The campaign has seen calls of “lock her up” over Clinton’s emails during her time as secretary of state to Trump’s wild ideas about a wall at the Mexican border.
Brandon Brooks calls this an almost “unbelievable” election.
Born and raised in Louisiana, Brooks now calls Saskatchewan home having married a prairie girl more than a decade ago.
A registered Democrat, Brooks voted for Clinton in advance polls but was rooting for Bernie Sanders, a candidate who took Clinton to the wire in the primaries.
Brooks hopes this election gives the American people time to reflect and decide what country they want to be in the future.

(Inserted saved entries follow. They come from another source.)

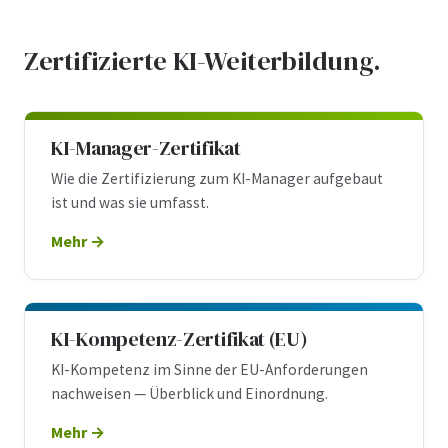
Zertifizierte KI-Weiterbildung.
KI-Manager-Zertifikat
Wie die Zertifizierung zum KI-Manager aufgebaut
ist und was sie umfasst.
Mehr
KI-Kompetenz-Zertifikat (EU)
KI-Kompetenz im Sinne der EU-Anforderungen
nachweisen — Überblick und Einordnung.
Mehr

“More Canadians, and more people outside of the States, need to start pointing the finger at my country because my country for some reason thinks that we cannot do anything wrong,” Brooks explained.

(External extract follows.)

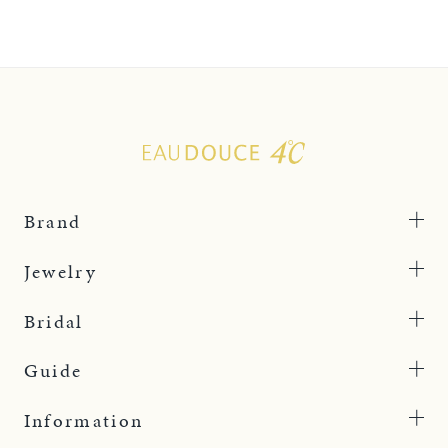
Brand
Jewelry
Bridal
Guide
Information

“Living here you’re on the outside looking in, you see so many flaws with how we do things down there from healthcare to the militarization of our police department to race relations.”
Brooks is surprised how businessman and reality television star Trump has come so close to the White House.
“People think that Trump is a legit leader and we need to be told we are the laughing stock of the world right now, America needs a dose of reality,” Brooks said.
Brooks may be watching the U.S. election closely, but other Americans are trying to avoid all talk of it.
Caught up in ongoing contract negotiations, Saskatchewan Roughrider quarterback Darian Durant is staying away from the topic.
“I’m not going to get into that, the only thing I will say about it is I’m a candidate of neither and that is as far as I am going to take it,” Durant told reporters on Sunday.
Self-confessed political nerd Premier Brad Wall will keep his eye on the results.
Both outcomes could have implications for Saskatchewan and Canada because Wall doesn’t believe either candidate has shown they are in favour of free trade.
“Our federal government will have to reach out and try to make sure that our trading relationship, our preferred trading status with the U.S. is preserved whoever the president is,” Wall said.
Clinton has spoken out against the Trans-Pacific Partnership (TPP) that would slash tariffs and foster growth between several pacific rim countries, while Trump has stated he would scrap the North American Free Trade Agreement (NAFTA).